WHAT YOU NEED TO DO -
Would you please output, word for word, the span of the listing below that opens on the line containing "1. Inleiding" and closes on the line containing "Wat hiertoe bydra, is"? Include both ends and nothing more.

==== DATASET EXCERPTS

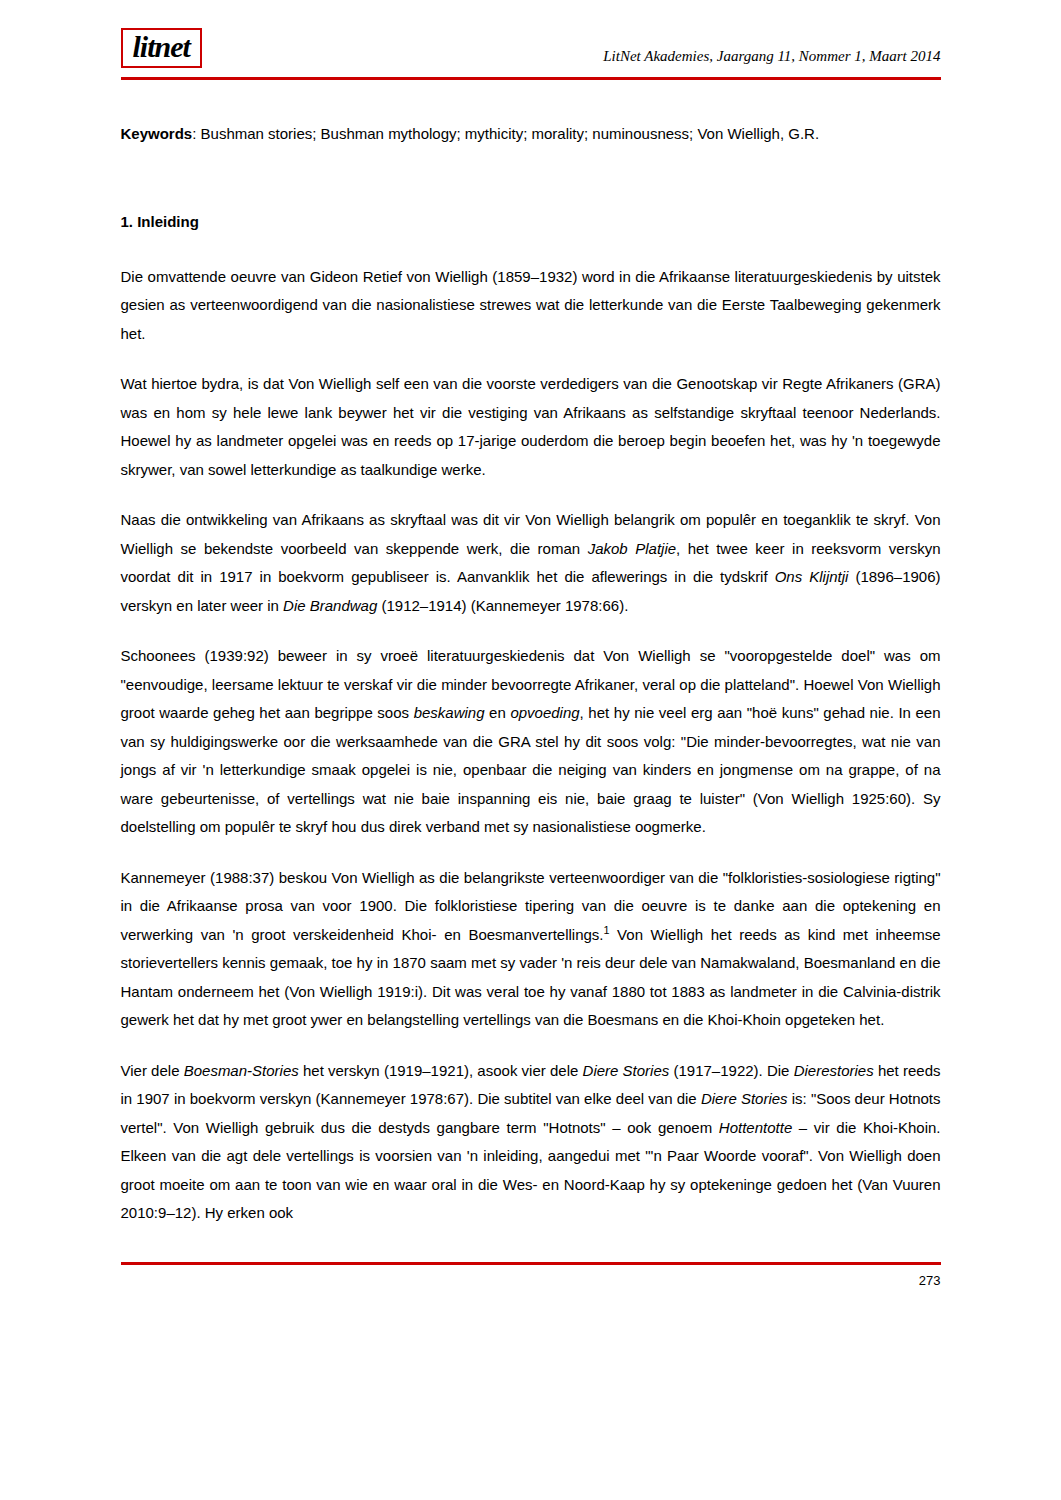litnet
LitNet Akademies, Jaargang 11, Nommer 1, Maart 2014
Keywords: Bushman stories; Bushman mythology; mythicity; morality; numinousness; Von Wielligh, G.R.
1. Inleiding
Die omvattende oeuvre van Gideon Retief von Wielligh (1859–1932) word in die Afrikaanse literatuurgeskiedenis by uitstek gesien as verteenwoordigend van die nasionalistiese strewes wat die letterkunde van die Eerste Taalbeweging gekenmerk het.
Wat hiertoe bydra, is dat Von Wielligh self een van die voorste verdedigers van die Genootskap vir Regte Afrikaners (GRA) was en hom sy hele lewe lank beywer het vir die vestiging van Afrikaans as selfstandige skryftaal teenoor Nederlands. Hoewel hy as landmeter opgelei was en reeds op 17-jarige ouderdom die beroep begin beoefen het, was hy 'n toegewyde skrywer, van sowel letterkundige as taalkundige werke.
Naas die ontwikkeling van Afrikaans as skryftaal was dit vir Von Wielligh belangrik om populêr en toeganklik te skryf. Von Wielligh se bekendste voorbeeld van skeppende werk, die roman Jakob Platjie, het twee keer in reeksvorm verskyn voordat dit in 1917 in boekvorm gepubliseer is. Aanvanklik het die aflewerings in die tydskrif Ons Klijntji (1896–1906) verskyn en later weer in Die Brandwag (1912–1914) (Kannemeyer 1978:66).
Schoonees (1939:92) beweer in sy vroeë literatuurgeskiedenis dat Von Wielligh se "vooropgestelde doel" was om "eenvoudige, leersame lektuur te verskaf vir die minder bevoorregte Afrikaner, veral op die platteland". Hoewel Von Wielligh groot waarde geheg het aan begrippe soos beskawing en opvoeding, het hy nie veel erg aan "hoë kuns" gehad nie. In een van sy huldigingswerke oor die werksaamhede van die GRA stel hy dit soos volg: "Die minder-bevoorregtes, wat nie van jongs af vir 'n letterkundige smaak opgelei is nie, openbaar die neiging van kinders en jongmense om na grappe, of na ware gebeurtenisse, of vertellings wat nie baie inspanning eis nie, baie graag te luister" (Von Wielligh 1925:60). Sy doelstelling om populêr te skryf hou dus direk verband met sy nasionalistiese oogmerke.
Kannemeyer (1988:37) beskou Von Wielligh as die belangrikste verteenwoordiger van die "folkloristies-sosiologiese rigting" in die Afrikaanse prosa van voor 1900. Die folkloristiese tipering van die oeuvre is te danke aan die optekening en verwerking van 'n groot verskeidenheid Khoi- en Boesmanvertellings.1 Von Wielligh het reeds as kind met inheemse storievertellers kennis gemaak, toe hy in 1870 saam met sy vader 'n reis deur dele van Namakwaland, Boesmanland en die Hantam onderneem het (Von Wielligh 1919:i). Dit was veral toe hy vanaf 1880 tot 1883 as landmeter in die Calvinia-distrik gewerk het dat hy met groot ywer en belangstelling vertellings van die Boesmans en die Khoi-Khoin opgeteken het.
Vier dele Boesman-Stories het verskyn (1919–1921), asook vier dele Diere Stories (1917–1922). Die Dierestories het reeds in 1907 in boekvorm verskyn (Kannemeyer 1978:67). Die subtitel van elke deel van die Diere Stories is: "Soos deur Hotnots vertel". Von Wielligh gebruik dus die destyds gangbare term "Hotnots" – ook genoem Hottentotte – vir die Khoi-Khoin. Elkeen van die agt dele vertellings is voorsien van 'n inleiding, aangedui met "'n Paar Woorde vooraf". Von Wielligh doen groot moeite om aan te toon van wie en waar oral in die Wes- en Noord-Kaap hy sy optekeninge gedoen het (Van Vuuren 2010:9–12). Hy erken ook
273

========

YOUR SOLUTION -
1. Inleiding
Die omvattende oeuvre van Gideon Retief von Wielligh (1859–1932) word in die Afrikaanse literatuurgeskiedenis by uitstek gesien as verteenwoordigend van die nasionalistiese strewes wat die letterkunde van die Eerste Taalbeweging gekenmerk het.
Wat hiertoe bydra, is dat Von Wielligh self een van die voorste verdedigers van die Genootskap vir Regte Afrikaners (GRA) was en hom sy hele lewe lank beywer het vir die vestiging van Afrikaans as selfstandige skryftaal teenoor Nederlands. Hoewel hy as landmeter opgelei was en reeds op 17-jarige ouderdom die beroep begin beoefen het, was hy 'n toegewyde skrywer, van sowel letterkundige as taalkundige werke.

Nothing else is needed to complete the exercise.